The Low Down

The human body is a metabolic marvel comprised of dozens of little systems connecting to create one complex system. Food is the fuel, the input, for the systems. Our metabolic machinery evolved over hundreds of thousands of years to function optimally on select fuels. These fuels were the original, Primal foods of the human organism. Over these hundreds of thousands of years our Big Game Hunting, small prey capturing, scavenging, foraging, gathering, opportunistic ancestors accumulated experience and wisdom about nourishing themselves. The learned to preserve and predigest foods to maximize the quality of their metabolic fuel. Eventually they learned to cook foods without destroying the important nourishing properties of the food, and then they learned to heal the human body with food. Only recently in the human evolutionary experience, have we abandoned all these hundreds of thousands of years of accumulated epicurean genius. Now we fuel our marvelous, complex metabolic machinery with crap invented to create profits for agribusiness. We have become dumb eaters. As we regain our eating intelligence it doesn't make sense to move back to the savannah and put out our fires or climb into our cave and pretend there is a glacier next door. It makes sense to fuel our bodies with all the primal human foodstuffs, prepared and preserved with accumulated ancestral wisdom and served up for the undeniable desires of the human taste buds. Primal, paleolithic food choices, handled according to ancient food ways resulting in outrageously good food.
PRIMAL. SMART. DELECTABLE.

Monday, May 17, 2010

Loquats and a Kid breakfast






I LOVE to try new fruits and vegetables and yesterday at the farmer's market I tried and purchased some loquats. These are members of the rosaceae family (see my post on Jan 22 about the importance of these seeds).

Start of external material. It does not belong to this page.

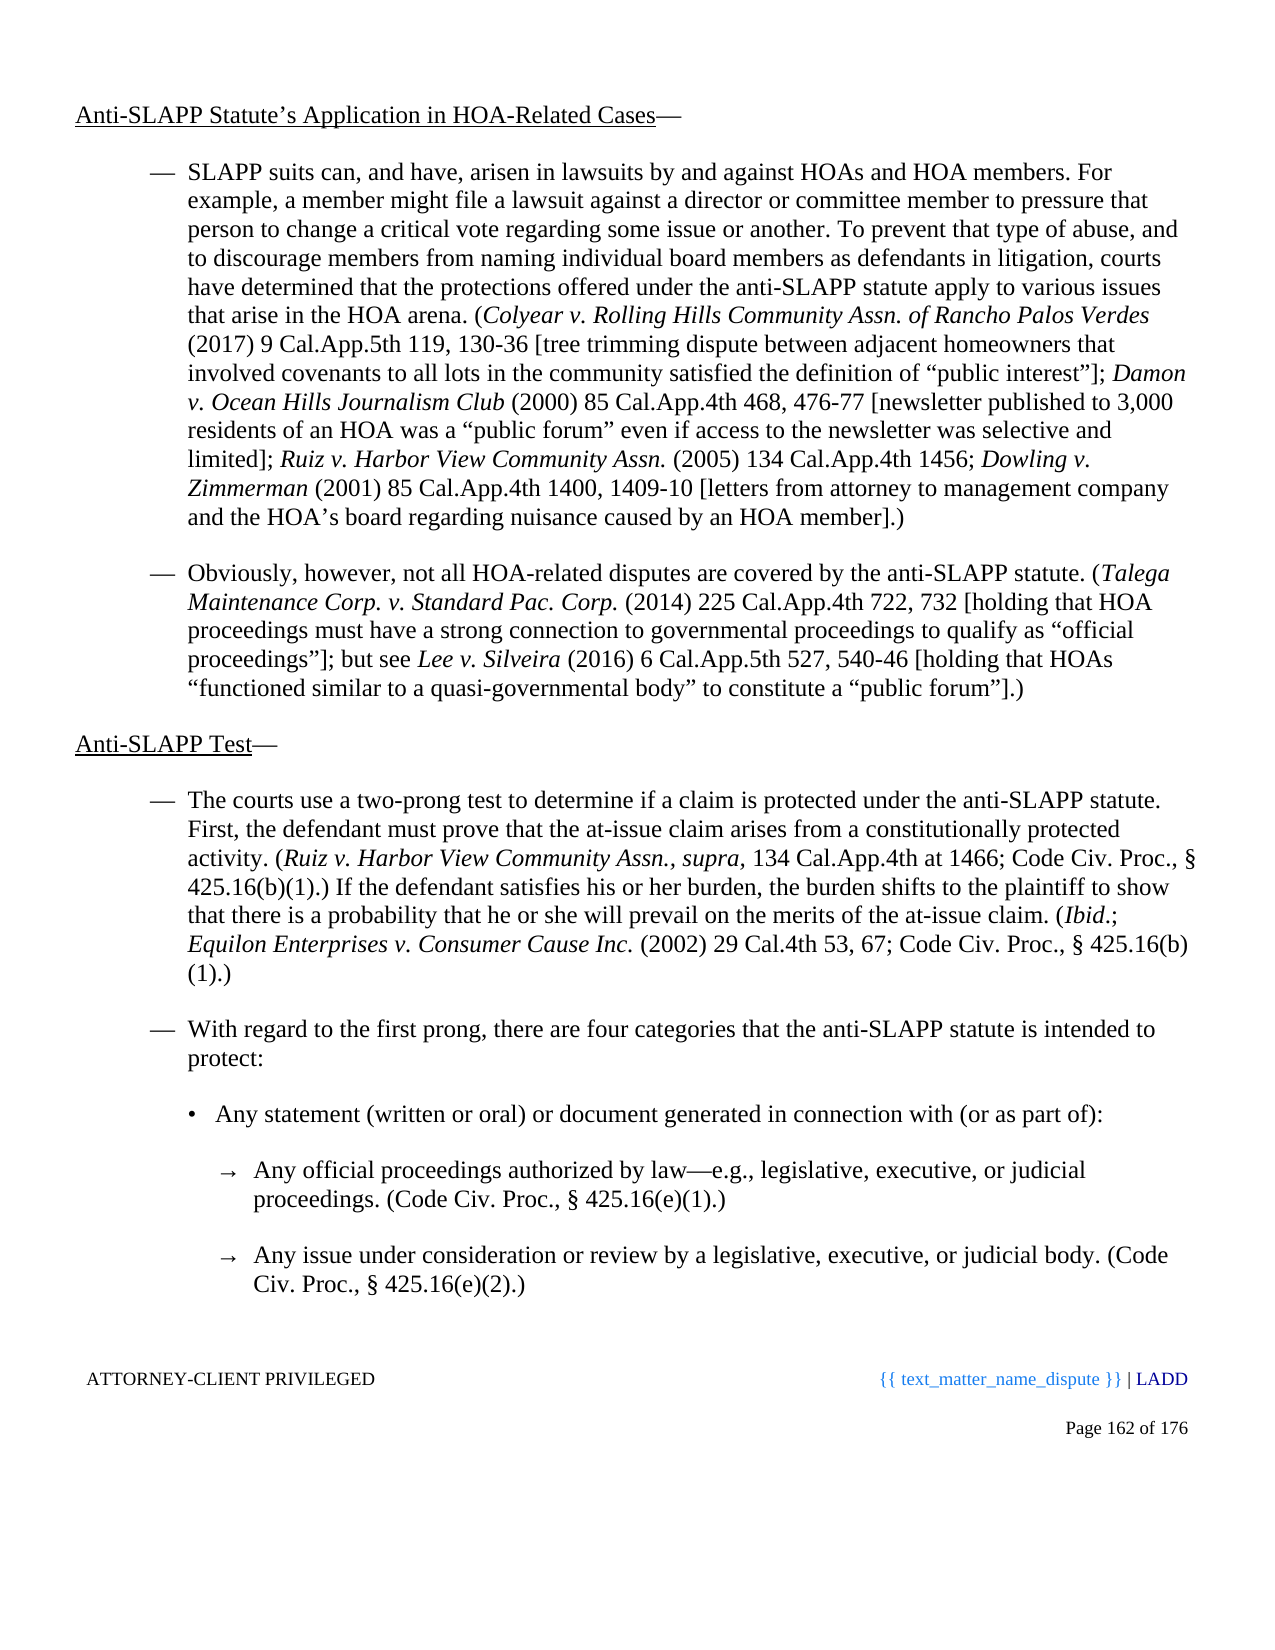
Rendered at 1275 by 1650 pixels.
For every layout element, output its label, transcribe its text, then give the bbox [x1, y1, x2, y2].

text — The courts use a two-prong test to determine if a claim is protected under the anti-SLAPP statute. First, the defendant must prove that the at-issue claim arises from a constitutionally protected activity. (Ruiz v. Harbor View Community Assn., supra, 134 Cal.App.4th at 1466; Code Civ. Proc., § 425.16(b)(1).) If the defendant satisfies his or her burden, the burden shifts to the plaintiff to show that there is a probability that he or she will prevail on the merits of the at-issue claim. (Ibid.; Equilon Enterprises v. Consumer Cause Inc. (2002) 29 Cal.4th 53, 67; Code Civ. Proc., § 425.16(b)(1).) [150, 786, 1200, 987]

According to the citrus man at the farmer's market, loquats don't last long once picked and the season is short too. Ahhhh, the hallmark of a real paleo fruit! They also require a little bit of effort and mess to eat. They are about 1 1/2" in diameter with a slightly fuzzy skin like a peach. The skin is flavorless, but a bit tough so some people slip it off although I ate it. The flesh tastes like ripe apricots and their is a giant cluster of seeds in the middle. I chewed up and swallowed a couple of the seeds which had the characteristic almond-like flavor of the cyanide-bearing rosaceae family. I overheard one lady at the farmer's market who characterized the typical American approach to food. The citrus man was incredibly kind and tolerant, but I had to restrain myself from giving her an impromptu lecture! He gave her a loquat to taste after showing her how to slip the skin off and expose the flesh and the seeds. She said it tasted good, but was too much work to bother with and she didn't purchase any. This lady looked like she spent more time getting dressed to go to the farmer's market than me and my kids put together. I can guarantee her car is very clean, she has a well maintained yard (probably done by a staff) and probably sets the table each evening for dinner with matching table ware, but she can't be bothered with a 45second process so that she can eat a sweet, juicy, local, fresh fruit. Get your priorities straight people!! Do you want the farmer to wash, peel, and separate your food for you? Do you want him to cut it up into bite size pieces? Maybe you want him to hand feed you and then clean up afterwards?

The kids got loquats, turkey kielbasa, half an egg, cherries and bananas with pumpkin seeds and coconut for breakfast.